- **Task details**: Among the entries below, one line contains "index tip: (405, 238)" and another contains "pinky tip: (388, 340)". Transcribe those two lines and every line between them, exactly.

____ Recorded data

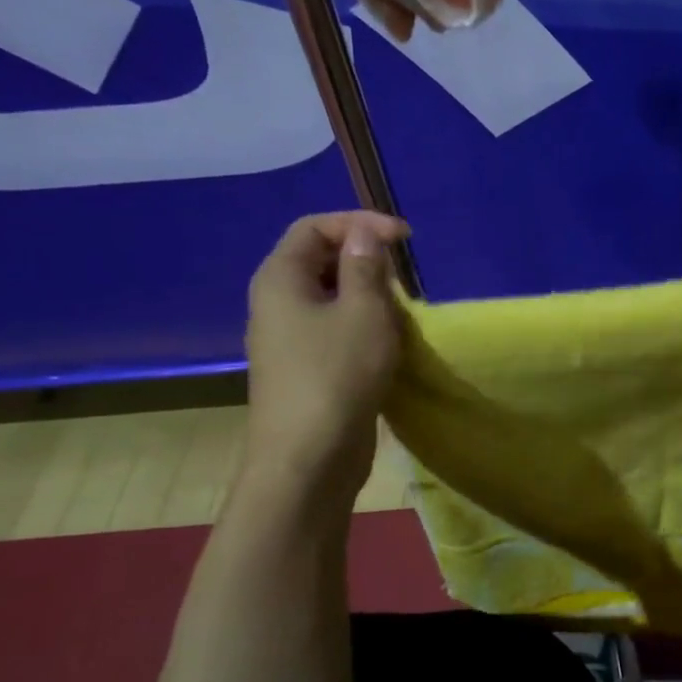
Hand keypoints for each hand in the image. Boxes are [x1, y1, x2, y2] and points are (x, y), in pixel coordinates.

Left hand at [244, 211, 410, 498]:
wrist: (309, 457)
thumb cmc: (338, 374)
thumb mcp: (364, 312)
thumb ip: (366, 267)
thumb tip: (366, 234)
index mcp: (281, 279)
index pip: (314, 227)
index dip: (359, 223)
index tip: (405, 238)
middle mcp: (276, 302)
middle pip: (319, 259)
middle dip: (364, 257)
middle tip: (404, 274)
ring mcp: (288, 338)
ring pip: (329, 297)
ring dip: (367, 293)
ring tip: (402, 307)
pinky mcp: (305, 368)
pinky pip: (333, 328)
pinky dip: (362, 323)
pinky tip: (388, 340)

________
____ Recorded data

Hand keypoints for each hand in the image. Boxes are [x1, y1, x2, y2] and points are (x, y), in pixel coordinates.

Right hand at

________

- **Response area**:
index tip: (405, 238)
middle mcp: (276, 302)
middle pip: (319, 259)
middle dip: (364, 257)
middle tip: (404, 274)
ring mcp: (288, 338)
ring pip: (329, 297)
ring dip: (367, 293)
ring tip: (402, 307)
pinky mcp: (305, 368)
pinky pip: (333, 328)
pinky dip: (362, 323)
pinky tip: (388, 340)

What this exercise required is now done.